Tari Baris Pengider, tari sakral dari Desa Adat Gerih yang memiliki nilai seni dan budaya yang sangat tinggi. Keunikan gerak yang terukir dengan presisi, tabuh yang begitu memikat, dan makna yang sangat dalam membuat tari ini begitu istimewa bagi masyarakat Desa Adat Gerih.

Sep 9, 2023 - 06:33
Sep 10, 2023 - 18:49
Tari Baris Pengider, Tari Sakral Desa Adat Gerih yang Memanifestasikan 9 Dewa Penjaga Arah Mata Angin

Tari Baris Pengider (Sumber Photo: Koleksi Redaksi)

Tari Baris Pengider adalah sebuah tarian sakral yang sungguh istimewa. Dalam setiap gerakan yang memukau, tarian ini memperlihatkan gagahnya barisan putra yang penuh keberanian. Namun, apa yang membuatnya begitu unik adalah makna yang dalam yang tersembunyi di dalamnya. Dalam tarian ini, kita dapat melihat penyatuan antara bhuana agung, yang melambangkan kebesaran alam semesta, dan bhuana alit, yang merepresentasikan diri kita sendiri. Ini adalah simbol harmoni dan keseimbangan antara dua dunia yang berbeda. Namun, yang membuat Tari Baris Pengider benar-benar istimewa adalah konsep Dewata Nawa Sanga yang tercermin dalam setiap gerakannya. Dalam bahasa yang lebih sederhana, tarian ini dapat diartikan sebagai pengider-ider, sehingga menghadirkan pesan spiritual yang dalam dengan keanggunannya yang tiada tara.

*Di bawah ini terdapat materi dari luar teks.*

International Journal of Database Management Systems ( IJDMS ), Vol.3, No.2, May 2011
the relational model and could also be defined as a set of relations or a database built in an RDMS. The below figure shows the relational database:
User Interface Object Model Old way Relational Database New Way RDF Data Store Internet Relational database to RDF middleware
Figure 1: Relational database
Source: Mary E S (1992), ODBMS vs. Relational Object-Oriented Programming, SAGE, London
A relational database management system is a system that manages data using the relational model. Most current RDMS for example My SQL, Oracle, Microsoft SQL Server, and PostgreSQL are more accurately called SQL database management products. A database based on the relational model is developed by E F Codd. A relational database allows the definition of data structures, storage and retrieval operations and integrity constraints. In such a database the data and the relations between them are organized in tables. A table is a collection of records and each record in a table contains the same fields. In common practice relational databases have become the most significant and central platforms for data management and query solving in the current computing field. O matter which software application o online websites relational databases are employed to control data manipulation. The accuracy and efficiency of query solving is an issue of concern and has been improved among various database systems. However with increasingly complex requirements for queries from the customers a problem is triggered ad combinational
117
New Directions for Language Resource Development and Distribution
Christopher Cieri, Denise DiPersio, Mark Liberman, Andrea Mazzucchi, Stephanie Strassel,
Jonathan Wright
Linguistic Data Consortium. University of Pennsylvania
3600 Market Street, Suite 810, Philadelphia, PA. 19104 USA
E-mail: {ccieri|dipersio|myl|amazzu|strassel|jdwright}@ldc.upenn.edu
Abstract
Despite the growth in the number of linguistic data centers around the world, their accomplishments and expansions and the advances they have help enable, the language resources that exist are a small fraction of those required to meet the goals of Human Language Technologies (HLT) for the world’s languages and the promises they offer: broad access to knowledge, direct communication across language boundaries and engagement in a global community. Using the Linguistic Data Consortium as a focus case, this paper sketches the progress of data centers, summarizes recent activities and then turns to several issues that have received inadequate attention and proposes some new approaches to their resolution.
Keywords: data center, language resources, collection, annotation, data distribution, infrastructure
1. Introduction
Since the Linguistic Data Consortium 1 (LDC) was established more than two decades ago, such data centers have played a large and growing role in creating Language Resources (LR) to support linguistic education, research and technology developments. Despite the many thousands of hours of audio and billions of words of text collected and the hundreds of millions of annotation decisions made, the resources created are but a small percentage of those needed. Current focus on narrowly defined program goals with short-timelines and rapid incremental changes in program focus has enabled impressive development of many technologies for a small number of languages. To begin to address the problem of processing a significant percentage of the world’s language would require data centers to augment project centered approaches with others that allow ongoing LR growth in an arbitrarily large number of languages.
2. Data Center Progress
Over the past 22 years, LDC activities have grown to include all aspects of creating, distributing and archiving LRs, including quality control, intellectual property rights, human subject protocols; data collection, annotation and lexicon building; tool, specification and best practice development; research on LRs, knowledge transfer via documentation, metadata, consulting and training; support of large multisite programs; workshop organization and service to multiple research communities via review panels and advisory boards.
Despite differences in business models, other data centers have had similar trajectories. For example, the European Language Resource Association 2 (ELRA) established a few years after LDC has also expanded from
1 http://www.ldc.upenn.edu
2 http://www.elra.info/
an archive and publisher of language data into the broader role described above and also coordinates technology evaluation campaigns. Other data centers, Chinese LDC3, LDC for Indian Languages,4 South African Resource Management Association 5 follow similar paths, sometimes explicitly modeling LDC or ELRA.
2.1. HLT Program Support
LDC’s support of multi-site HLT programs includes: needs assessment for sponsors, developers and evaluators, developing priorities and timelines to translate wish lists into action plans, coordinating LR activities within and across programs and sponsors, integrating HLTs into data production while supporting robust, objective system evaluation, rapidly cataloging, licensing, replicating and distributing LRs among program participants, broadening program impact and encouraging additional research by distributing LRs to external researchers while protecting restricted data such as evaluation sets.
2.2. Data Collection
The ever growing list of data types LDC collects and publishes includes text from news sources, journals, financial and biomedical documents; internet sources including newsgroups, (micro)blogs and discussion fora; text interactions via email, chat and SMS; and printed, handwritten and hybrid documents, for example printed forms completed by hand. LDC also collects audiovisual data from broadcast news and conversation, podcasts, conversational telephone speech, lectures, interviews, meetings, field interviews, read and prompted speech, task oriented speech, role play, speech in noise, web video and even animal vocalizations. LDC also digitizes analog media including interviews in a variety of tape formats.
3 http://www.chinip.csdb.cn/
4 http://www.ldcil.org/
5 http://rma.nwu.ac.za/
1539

Tari Baris Pengider menghadirkan banyak elemen yang memberinya karakteristik yang begitu istimewa. Ada beberapa elemen utama yang membedakan tarian ini dari yang lain. Salah satu elemen kunci yang mencolok adalah penggunaan aksara suci dalam gerakan dan tabuhnya. Dalam tabuhnya, Tari Baris Pengider memanfaatkan aksara suci yang terkait dengan Dewata Nawa Sanga, seperti sha, bha, ta, a, i, na, ma, si, wa, ya. Ini adalah bagian penting dari identitas tarian ini. Tidak hanya dalam tabuh, gerakan dalam tarian ini juga menggabungkan aksara suci seperti Tri Kona dan Dwi Aksara. Tri Kona mencakup ang, ung, mang yang mewakili konsep penciptaan (utpeti), pemeliharaan (stiti), dan peleburan (pralina). Dwi Aksara meliputi ang, ah yang bermakna penyatuan bhuana alit dan bhuana agung dengan konsep ibu pertiwi bapa akasa.

Namun, tidak hanya elemen aksara suci yang membuat Tari Baris Pengider menonjol. Gerakan dalam tarian ini terdiri dari tiga elemen utama yaitu pepeson, pengawak, dan pengecet. Pepeson membuka tarian dengan gerakan yang kuat, mengawali keseluruhan pertunjukan. Pengawak, yang terletak di pertengahan tarian, memberikan nuansa pengadengan yang khas. Sedangkan pengecet, bagian akhir tarian, menampilkan gerakan mekotekan yang memukau. Meskipun begitu banyak elemen yang kompleks, tarian ini berhasil disederhanakan gerakanya agar mudah dipelajari oleh generasi penerus. Dalam kesederhanaannya, Tari Baris Pengider tetap memancarkan pesan mendalam dan keindahan yang tidak tergantikan.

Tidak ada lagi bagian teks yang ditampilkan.